→ **Dataset excerpt**:
###

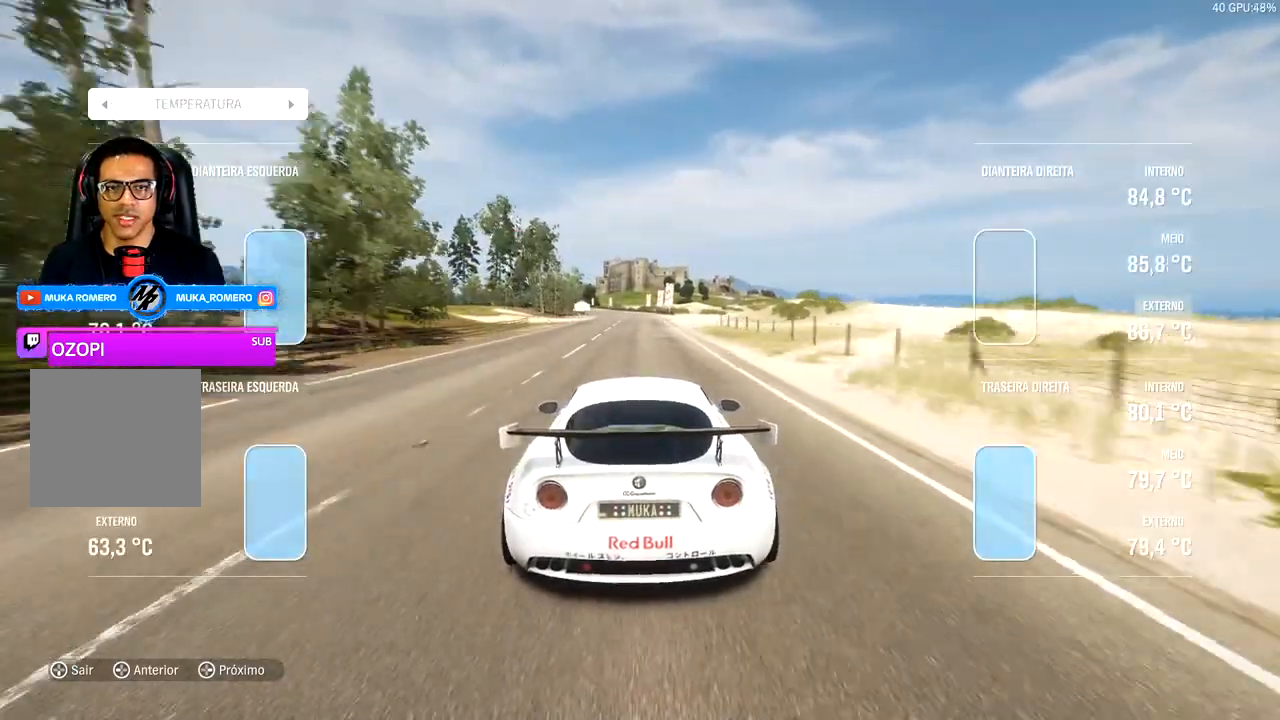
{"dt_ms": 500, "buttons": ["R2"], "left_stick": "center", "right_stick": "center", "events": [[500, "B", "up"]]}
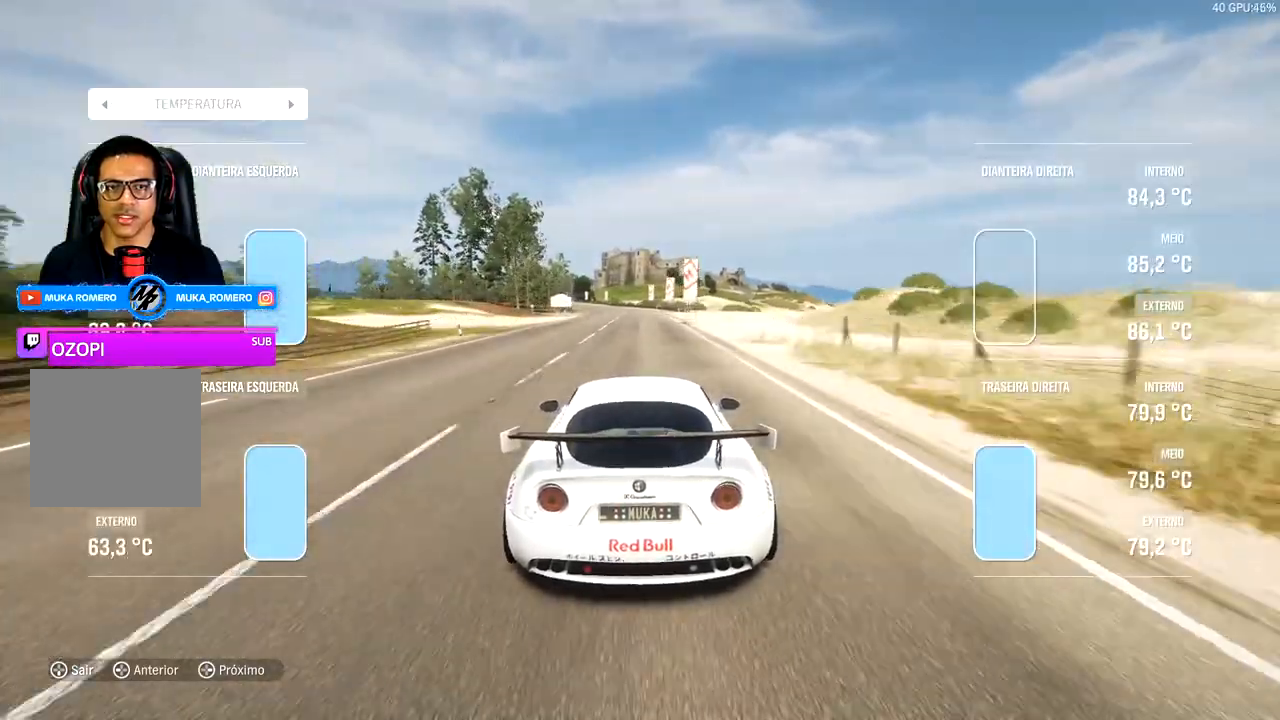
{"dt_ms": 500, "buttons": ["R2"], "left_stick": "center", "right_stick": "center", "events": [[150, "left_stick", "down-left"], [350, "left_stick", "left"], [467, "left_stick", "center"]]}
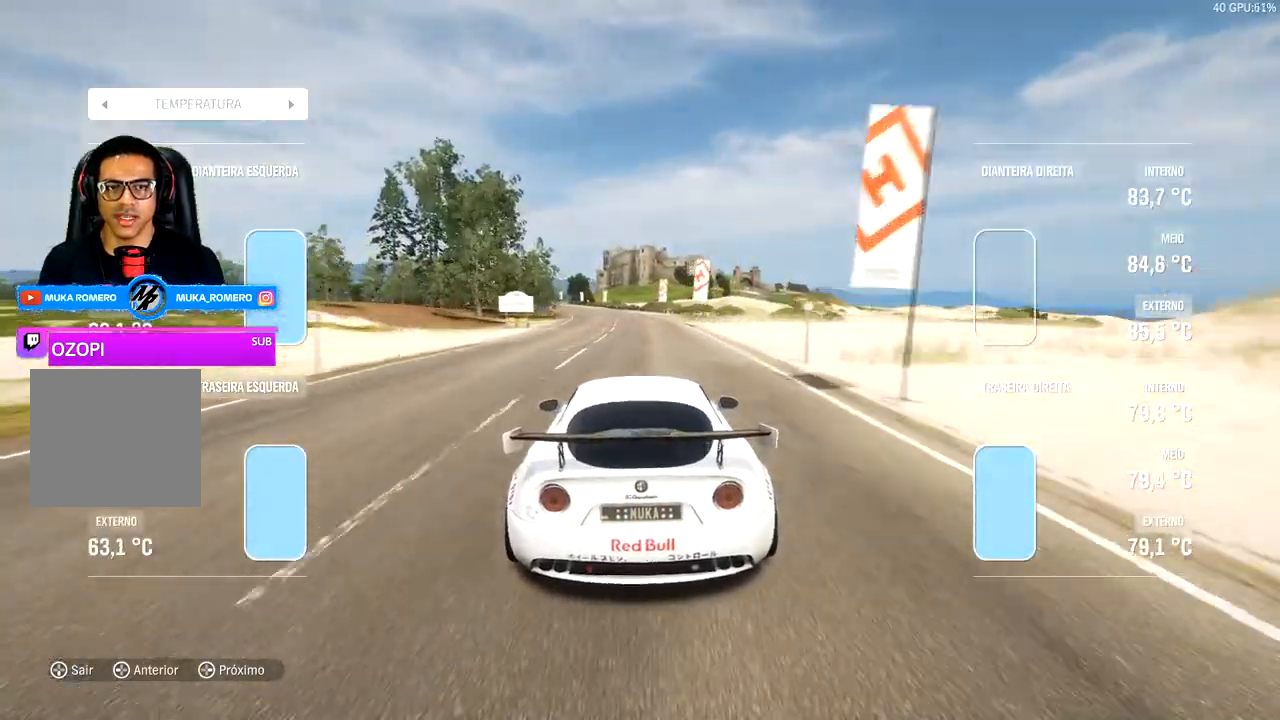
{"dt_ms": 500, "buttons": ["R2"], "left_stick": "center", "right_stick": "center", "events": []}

###

→ **Work request**:
All of the lines above must be printed again exactly, and no picture may appear in the copy.

→ **Output of the exercise**:
{"dt_ms": 500, "buttons": ["R2"], "left_stick": "center", "right_stick": "center", "events": [[500, "B", "up"]]}
{"dt_ms": 500, "buttons": ["R2"], "left_stick": "center", "right_stick": "center", "events": [[150, "left_stick", "down-left"], [350, "left_stick", "left"], [467, "left_stick", "center"]]}
{"dt_ms": 500, "buttons": ["R2"], "left_stick": "center", "right_stick": "center", "events": []}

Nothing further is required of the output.